Она молчала и смотрела вниз.
– Есть другой выход, Даниелла, и, может быть, самый простой, отдать всё в руки кредиторов и ехать в Алжир, вступить в действующую армию и там искать конца?
– Надо ехать в Марвиль и жениться, – начала было Даниелла, и вдруг смолкла и снова стала глядеть вниз.
Она хотела сказать: "Но ты мой, я слишком много страдала и любила, чтобы теперь отдать тебя другой", но она вдруг вспомнила, – она тоже со своею рукой принесла миллионное приданое, родители тоже нашли ей партию, и маркиз д'Абри, через месяц после дозволенного светским кодексом ухаживания, повёл её к венцу. С тех пор прошло всего пять лет, у них был сын, и маркиз, находя, что им выполнена вся возложенная на него обществом задача, жил три четверти года на своей яхте за границею и один охотничий сезон в своём поместье, и эта жизнь, которая привела бы в отчаяние всякого, кто только придаёт смысл словам: семья, домашний очаг, – здесь, в парижском обществе, считалась нормальной и не шокировала никого, потому что все необходимые правила приличий, "convenance", были соблюдены; и вот человек, которого она любила, которого считала лучшим из людей, в груди которого предполагала честное, доброе сердце, идёт тою же дорогою и так же холодно и жестоко собирается разбить сердце девушки, он ведёт её за собою не для того, чтобы быть ей другом и защитником, но чтобы, взяв от неё всё, что требуется для поддержки и восстановления его имени, бросить её одну в этот пустой, бездушный свет.

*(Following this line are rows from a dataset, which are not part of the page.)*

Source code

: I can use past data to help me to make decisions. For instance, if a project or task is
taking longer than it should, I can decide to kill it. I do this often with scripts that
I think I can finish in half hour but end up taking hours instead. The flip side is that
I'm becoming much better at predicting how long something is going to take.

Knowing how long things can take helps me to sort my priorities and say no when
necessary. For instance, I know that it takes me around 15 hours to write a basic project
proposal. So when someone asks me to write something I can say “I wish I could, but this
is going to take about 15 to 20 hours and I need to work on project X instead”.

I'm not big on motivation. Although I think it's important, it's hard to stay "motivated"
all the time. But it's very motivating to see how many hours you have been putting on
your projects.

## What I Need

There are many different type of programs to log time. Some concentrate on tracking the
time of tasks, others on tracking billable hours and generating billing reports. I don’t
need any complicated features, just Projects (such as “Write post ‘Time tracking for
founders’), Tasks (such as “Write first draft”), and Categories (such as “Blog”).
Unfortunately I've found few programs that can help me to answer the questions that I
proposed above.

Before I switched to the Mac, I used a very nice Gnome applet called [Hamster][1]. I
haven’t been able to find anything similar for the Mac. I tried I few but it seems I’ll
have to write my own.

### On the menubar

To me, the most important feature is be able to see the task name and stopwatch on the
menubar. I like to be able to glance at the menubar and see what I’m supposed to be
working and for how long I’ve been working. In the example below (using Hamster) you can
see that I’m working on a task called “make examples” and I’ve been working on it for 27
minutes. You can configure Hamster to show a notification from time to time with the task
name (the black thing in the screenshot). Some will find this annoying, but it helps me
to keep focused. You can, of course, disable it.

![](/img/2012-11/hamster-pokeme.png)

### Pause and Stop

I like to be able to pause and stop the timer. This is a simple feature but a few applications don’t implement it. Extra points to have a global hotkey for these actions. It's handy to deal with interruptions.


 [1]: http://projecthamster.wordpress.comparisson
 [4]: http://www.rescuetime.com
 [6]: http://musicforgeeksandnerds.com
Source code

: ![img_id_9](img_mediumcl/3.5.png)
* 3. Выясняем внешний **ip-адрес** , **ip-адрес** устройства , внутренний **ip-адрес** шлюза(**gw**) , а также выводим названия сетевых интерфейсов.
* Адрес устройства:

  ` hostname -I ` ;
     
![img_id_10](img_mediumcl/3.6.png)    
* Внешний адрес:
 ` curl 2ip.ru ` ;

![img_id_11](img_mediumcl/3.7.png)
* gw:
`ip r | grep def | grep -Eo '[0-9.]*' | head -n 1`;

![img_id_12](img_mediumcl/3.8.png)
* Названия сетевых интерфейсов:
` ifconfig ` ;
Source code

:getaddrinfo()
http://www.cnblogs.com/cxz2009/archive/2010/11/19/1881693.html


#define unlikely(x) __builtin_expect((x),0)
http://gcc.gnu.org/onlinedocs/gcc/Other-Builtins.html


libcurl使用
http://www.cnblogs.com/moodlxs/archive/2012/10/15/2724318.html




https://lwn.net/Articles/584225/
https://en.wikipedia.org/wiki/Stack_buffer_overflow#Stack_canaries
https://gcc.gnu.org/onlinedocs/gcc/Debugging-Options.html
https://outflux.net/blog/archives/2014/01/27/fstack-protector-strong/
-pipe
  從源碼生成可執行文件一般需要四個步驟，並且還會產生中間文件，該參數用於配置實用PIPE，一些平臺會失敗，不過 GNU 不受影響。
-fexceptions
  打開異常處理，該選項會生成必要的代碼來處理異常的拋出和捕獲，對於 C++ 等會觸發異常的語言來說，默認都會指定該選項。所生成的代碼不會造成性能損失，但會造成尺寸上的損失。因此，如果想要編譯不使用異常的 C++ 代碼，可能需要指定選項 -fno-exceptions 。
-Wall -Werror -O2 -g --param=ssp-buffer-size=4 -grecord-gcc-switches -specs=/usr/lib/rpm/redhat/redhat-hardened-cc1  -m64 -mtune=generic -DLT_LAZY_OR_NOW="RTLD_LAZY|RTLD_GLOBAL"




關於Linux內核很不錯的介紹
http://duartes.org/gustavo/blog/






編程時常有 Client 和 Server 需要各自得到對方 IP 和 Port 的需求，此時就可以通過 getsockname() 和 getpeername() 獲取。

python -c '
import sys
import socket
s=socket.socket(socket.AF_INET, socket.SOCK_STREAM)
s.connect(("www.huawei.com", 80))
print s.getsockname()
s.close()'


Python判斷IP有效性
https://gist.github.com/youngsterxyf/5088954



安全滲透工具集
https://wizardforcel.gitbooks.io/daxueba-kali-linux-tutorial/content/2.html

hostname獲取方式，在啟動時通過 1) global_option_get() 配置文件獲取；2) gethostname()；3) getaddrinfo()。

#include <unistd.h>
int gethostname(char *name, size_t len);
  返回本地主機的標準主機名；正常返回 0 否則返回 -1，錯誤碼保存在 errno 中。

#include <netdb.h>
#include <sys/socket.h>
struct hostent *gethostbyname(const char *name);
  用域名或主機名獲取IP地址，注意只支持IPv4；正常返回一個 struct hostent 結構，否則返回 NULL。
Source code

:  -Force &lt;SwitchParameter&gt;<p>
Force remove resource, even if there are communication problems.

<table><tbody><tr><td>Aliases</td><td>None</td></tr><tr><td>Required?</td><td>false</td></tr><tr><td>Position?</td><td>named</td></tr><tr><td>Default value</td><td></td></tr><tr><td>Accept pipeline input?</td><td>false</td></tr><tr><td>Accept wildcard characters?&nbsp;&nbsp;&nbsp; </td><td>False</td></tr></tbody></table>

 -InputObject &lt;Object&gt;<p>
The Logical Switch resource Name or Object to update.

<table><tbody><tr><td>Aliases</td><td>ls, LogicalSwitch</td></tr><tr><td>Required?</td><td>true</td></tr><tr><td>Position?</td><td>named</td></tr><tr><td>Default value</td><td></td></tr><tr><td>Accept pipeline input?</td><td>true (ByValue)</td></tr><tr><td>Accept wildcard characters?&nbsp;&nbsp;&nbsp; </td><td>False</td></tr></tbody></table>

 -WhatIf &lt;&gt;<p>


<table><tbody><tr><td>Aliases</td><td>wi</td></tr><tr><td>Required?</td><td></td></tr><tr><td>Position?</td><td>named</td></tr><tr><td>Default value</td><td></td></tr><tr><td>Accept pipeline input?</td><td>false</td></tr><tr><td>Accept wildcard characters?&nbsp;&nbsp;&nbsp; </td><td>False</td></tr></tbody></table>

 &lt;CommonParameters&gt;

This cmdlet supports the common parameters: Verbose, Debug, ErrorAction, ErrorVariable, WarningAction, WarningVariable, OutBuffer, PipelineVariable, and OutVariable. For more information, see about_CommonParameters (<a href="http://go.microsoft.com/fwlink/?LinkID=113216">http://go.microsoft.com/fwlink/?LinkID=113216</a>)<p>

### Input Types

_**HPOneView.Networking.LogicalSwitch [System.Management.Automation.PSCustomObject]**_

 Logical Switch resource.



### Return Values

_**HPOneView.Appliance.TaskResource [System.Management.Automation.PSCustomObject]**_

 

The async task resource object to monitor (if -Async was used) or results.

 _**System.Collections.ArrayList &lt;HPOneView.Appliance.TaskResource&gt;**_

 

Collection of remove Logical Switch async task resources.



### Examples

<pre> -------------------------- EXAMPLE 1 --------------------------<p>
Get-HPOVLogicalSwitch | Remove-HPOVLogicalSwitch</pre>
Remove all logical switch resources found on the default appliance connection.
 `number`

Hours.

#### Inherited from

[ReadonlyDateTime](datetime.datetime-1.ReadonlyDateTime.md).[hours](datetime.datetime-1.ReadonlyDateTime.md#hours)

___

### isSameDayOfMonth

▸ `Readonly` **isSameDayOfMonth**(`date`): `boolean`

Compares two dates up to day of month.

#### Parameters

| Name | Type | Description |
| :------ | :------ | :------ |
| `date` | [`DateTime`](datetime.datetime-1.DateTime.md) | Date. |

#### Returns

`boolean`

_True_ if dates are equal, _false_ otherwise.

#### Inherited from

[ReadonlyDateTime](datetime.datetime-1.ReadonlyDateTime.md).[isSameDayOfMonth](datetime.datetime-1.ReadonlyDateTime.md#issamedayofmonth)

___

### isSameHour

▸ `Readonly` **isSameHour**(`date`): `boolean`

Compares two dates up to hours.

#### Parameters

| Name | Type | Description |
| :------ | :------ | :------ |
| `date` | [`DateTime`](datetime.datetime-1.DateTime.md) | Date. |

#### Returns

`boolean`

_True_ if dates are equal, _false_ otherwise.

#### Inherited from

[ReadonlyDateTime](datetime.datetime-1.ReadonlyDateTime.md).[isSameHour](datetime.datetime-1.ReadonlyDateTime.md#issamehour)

– Прощайте, Люсьен, – сказала она печально и кротко; но её тон, взгляд её агатовых глаз, сиявших на бледном как снег лице, отнял у него силу хоть что-нибудь возразить ей; он мог только прошептать:
– А вы...
– Я?.. – она засмеялась, – я вам уже сказала, что сердце моё нетронуто, таким оно останется и после нашего разговора...
И вот – стояли рядом два молодых, здоровых, любивших друг друга существа, и не было у них ни силы воли, ни даже желания оторваться от пустой мишуры, от условий лжи и обмана окружавшей их жизни, чтобы рука об руку выйти на новый путь. Они знали одну жизнь – жизнь роскоши, один закон – закон светских приличий! Сердца их надламывались, глаза горели от сдержанных слёз, а бал внизу развёртывал перед ними свою вакхическую картину, – и эта чёрная бриллиантовая бабочка, и этот аристократ в костюме охотника были представителями этого самого, блестящего, весёлого, счастливого "ToutParis" ["Весь Париж" – фр.].